Almost as soon as the 2016 election was over people noticed similarities between maps of presidential candidate support and where the opioid crisis is greatest. Now the correlation has been confirmed, and partially explained.
To test whether the relationship is more than a trick of the eye Dr James Goodwin of the University of Texas used the proportion of a county's population who were prescribed at least 90 days worth of opioids in 2015. Of course prescriptions are just part of the picture, with about half opioid deaths coming from illegal drugs. However, since heroin dealers seldom publish databases of where they are selling, and criminal enforcement rates vary, the Medicare data Goodwin drew on is probably the best indication we will get of the geographic distribution of the opioid crisis. It's already been established, there is a strong geographical connection between high opioid prescription and deaths from overdoses.
In JAMA Network Open, Goodwin confirms the correlation is real, at least for a sample mostly aged over 65. In the 693 counties with opioid prescriptions well above the national average, Trump scored almost 60 percent of the vote, compared to less than 39 percent in the 638 counties with rates significantly below average. A weaker, but still substantial, correlation was found between opioid use and voting for Republican congressional candidates. There was virtually no correlation, however, between presidential vote and insulin prescription, indicating the relationship is not about medical service.
The chance that this effect is random is less than one in a thousand. Some people may jump to the conclusion being on drugs inspired Trump-voting, but correlation does not equal causation. Instead, it is much more likely common factors influenced both opioid consumption and voting behavior.

• Data excerpts:
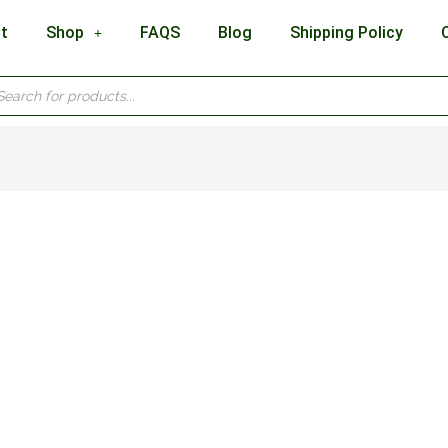
t
Shop
FAQS
Blog
Shipping Policy
cts
h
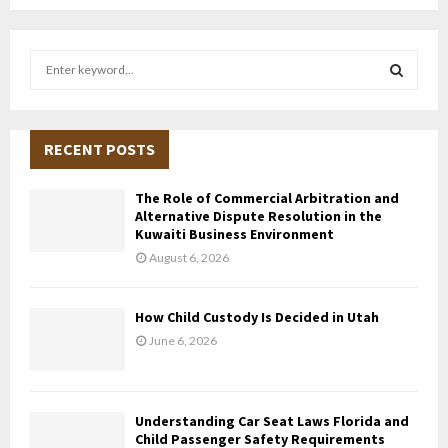
S
e
a
S
r
c
RECENT POSTS
E
h
f
A
The Role of Commercial Arbitration and
o
Alternative Dispute Resolution in the
r
R
Kuwaiti Business Environment
:
August 6, 2026
C
H
How Child Custody Is Decided in Utah
June 6, 2026
Understanding Car Seat Laws Florida and
Child Passenger Safety Requirements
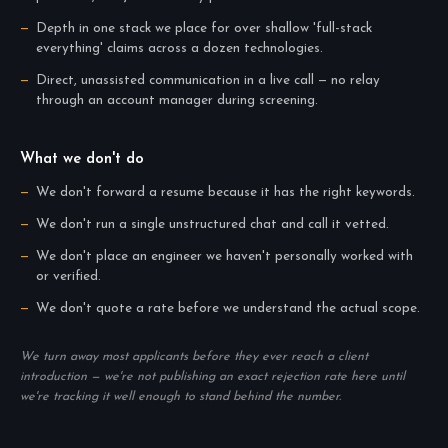
Depth in one stack we place for over shallow 'full-stack
everything' claims across a dozen technologies.
Direct, unassisted communication in a live call — no relay
through an account manager during screening.
What we don't do
We don't forward a resume because it has the right keywords.
We don't run a single unstructured chat and call it vetted.
We don't place an engineer we haven't personally worked with
or verified.
We don't quote a rate before we understand the actual scope.
We turn away most applicants before they ever reach a client
introduction — we're not publishing an exact rejection rate here until
we're tracking it well enough to stand behind the number.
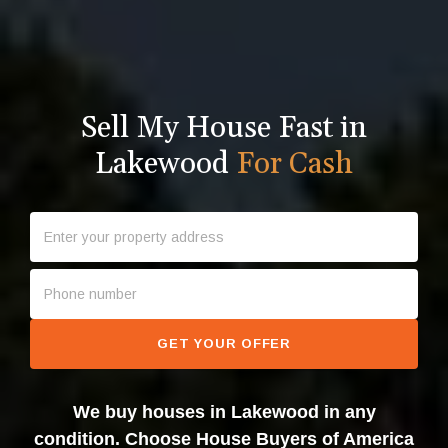
Sell My House Fast in
Lakewood
For Cash
GET YOUR OFFER
We buy houses in Lakewood in any
condition. Choose House Buyers of America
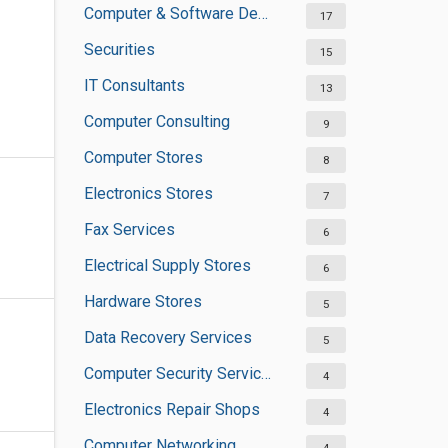
Computer & Software Development
17
Securities
15
IT Consultants
13
Computer Consulting
9
Computer Stores
8
Electronics Stores
7
Fax Services
6
Electrical Supply Stores
6
Hardware Stores
5
Data Recovery Services
5
Computer Security Services
4
Electronics Repair Shops
4
Computer Networking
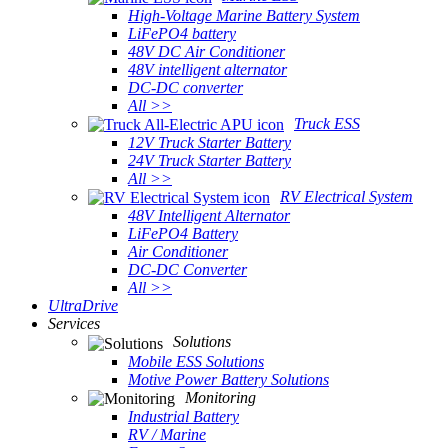
High-Voltage Marine Battery System
LiFePO4 battery
48V DC Air Conditioner
48V intelligent alternator
DC-DC converter
All >>
Truck ESS
12V Truck Starter Battery
24V Truck Starter Battery
All >>
RV Electrical System
48V Intelligent Alternator
LiFePO4 Battery
Air Conditioner
DC-DC Converter
All >>
UltraDrive
Services
Solutions
Mobile ESS Solutions
Motive Power Battery Solutions
Monitoring
Industrial Battery
RV / Marine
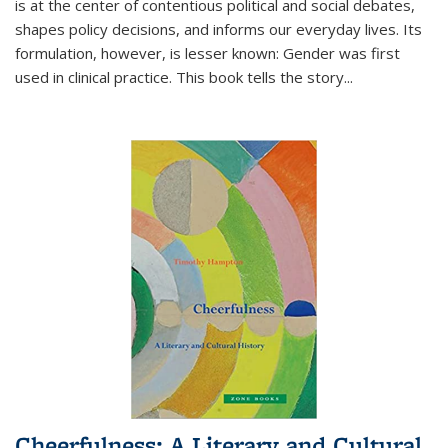
is at the center of contentious political and social debates,
shapes policy decisions, and informs our everyday lives. Its
formulation, however, is lesser known: Gender was first
used in clinical practice. This book tells the story
...
Cheerfulness: A Literary and Cultural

• Task to complete:
Can you extend the piece on opioid prescriptions and the 2016 vote, picking up after its final sentence? The records play no part in what follows.

• Exercise answer:
Goodwin and co-authors went searching for these underlying causes. Although they were unable to find all of them, they did find factors that explain around two-thirds of the measured association.
High unemployment, rural status, and education were all predictive of both opioid use and Trump voting. As to the other third of the relationship, Goodwin speculated to NPR the destruction of community opioid over-prescription induces may have driven a desperation for change. "That can lead to a sense of despair. You want something different. You want radical change."
Just last week, a study found the opioid crisis is only one facet of what has been dubbed “deaths of despair” including suicide and alcohol-related deaths. Perhaps voting for Trump is another symptom of this lack of hope, a theory supported by previous studies showing swings from Romney to Trump were highest where life expectancy has fallen. However, where taking drugs to numb the pain is self-destructive, the consequences of a presidential vote has the capacity to cause far wider pain.